Excerpted text >>
══════

The band has played only a handful of gigs. Its first was at a Matrix-themed party at a friend's apartment in November 2005. 30 Minute Recess, then called Candy Revolution, had a full setup, complete with drums and PA. It was a miracle that the neighbors didn't call the police. Even more miraculous was when a partygoer offered the band cash to play an encore set.
"When that guy paid us a hundred dollars, I knew we were onto something," Boyd says.
Shortly afterward, with its new name, 30 Minute rocked McCoy's on New Year's Eve, just as the band that inspired the guys had done a year before, albeit with more youthful energy. The band in question was called Huge, a less-than-stellar cover band made up of middle-aged men.
"They played music they really liked. Some of it was good, and some of it was bad, and we laughed all night," Sullivan recalls.
"After they played," Talmadge adds, "I said, 'Jimmy, we should start a band that just plays shitty music.'"
This idea led to a growing repertoire that now includes hits by the Goo Goo Dolls ("Slide"), Train ("Meet Virginia" and "Drops of Jupiter"), Silverchair ("Tomorrow"), Semisonic ("Singing in My Sleep") and just about anything Rob Thomas had a hand in, including his universally loathed Carlos Santana collaboration, "Smooth."
But it doesn't stop there.
For an '80s-themed party at the Record Bar sponsored by the local chapter of the ACLU, 30 Minute Recess became 30 Minute Starship and played '80s covers (not all of them awful songs) to a completely amped crowd. When Sullivan, clad in a sleeveless denim jacket, donned a giant American flag and bellowed "Born in the U.S.A." with Brucelike ferocity, women in front of the stage clawed at his thighs.
It doesn't end there, either.
30 Minute Recess is also working on an album of children's music. Grown-Up Jobs will feature songs titled "The Policeman," "The Astronaut" and "The Garbage Man." Sullivan and Talmadge are the songwriting team behind this side project. When I ask Boyd and Banik if they're disappointed that the band has expanded its inventory to include original kids' songs, they both respond in the negative.
"They're really kind of catchy," Banik says with a shrug.
I got to see 30 Minute perform at a recent garage rehearsal, where the band revealed its crowing compositional achievement so far. It's called "The Last Indie Rock Song Ever Written." It is so formidable, Talmadge claims, that when they play it at their Saturday show, "it will put to an end the cycle of indie rock."

══════

Task item A >> Decide whether each statement agrees with the band profile, answering yes or no and quoting the deciding words: (i) The band's first gig was at a Matrix-themed party in November 2005. (ii) Neighbors called the police during that first gig. (iii) Boyd and Banik wrote the songs for the children's album.
Task item B >> Please copy the band profile word for word between "For an '80s-themed" and "at his thighs.", inclusive.

══════

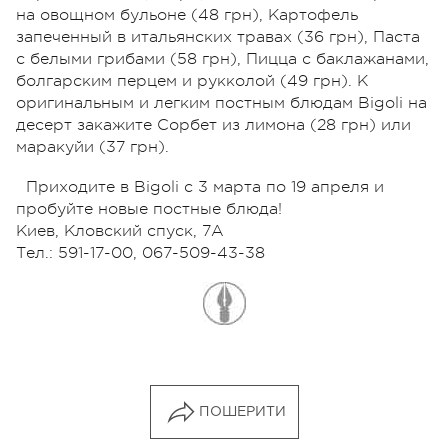
на овощном бульоне (48 грн), Картофель
запеченный в итальянских травах (36 грн), Паста
с белыми грибами (58 грн), Пицца с баклажанами,
болгарским перцем и рукколой (49 грн). К
оригинальным и легким постным блюдам Bigoli на
десерт закажите Сорбет из лимона (28 грн) или
маракуйи (37 грн).
Приходите в Bigoli с 3 марта по 19 апреля и
пробуйте новые постные блюда!
Киев, Кловский спуск, 7А
Тел.: 591-17-00, 067-509-43-38
ПОШЕРИТИ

══════

Result A >>
(i) Yes: "Its first was at a Matrix-themed party at a friend's apartment in November 2005."
(ii) No: "It was a miracle that the neighbors didn't call the police."
(iii) No: "Sullivan and Talmadge are the songwriting team behind this side project."

Result B >>
For an '80s-themed party at the Record Bar sponsored by the local chapter of the ACLU, 30 Minute Recess became 30 Minute Starship and played '80s covers (not all of them awful songs) to a completely amped crowd. When Sullivan, clad in a sleeveless denim jacket, donned a giant American flag and bellowed "Born in the U.S.A." with Brucelike ferocity, women in front of the stage clawed at his thighs.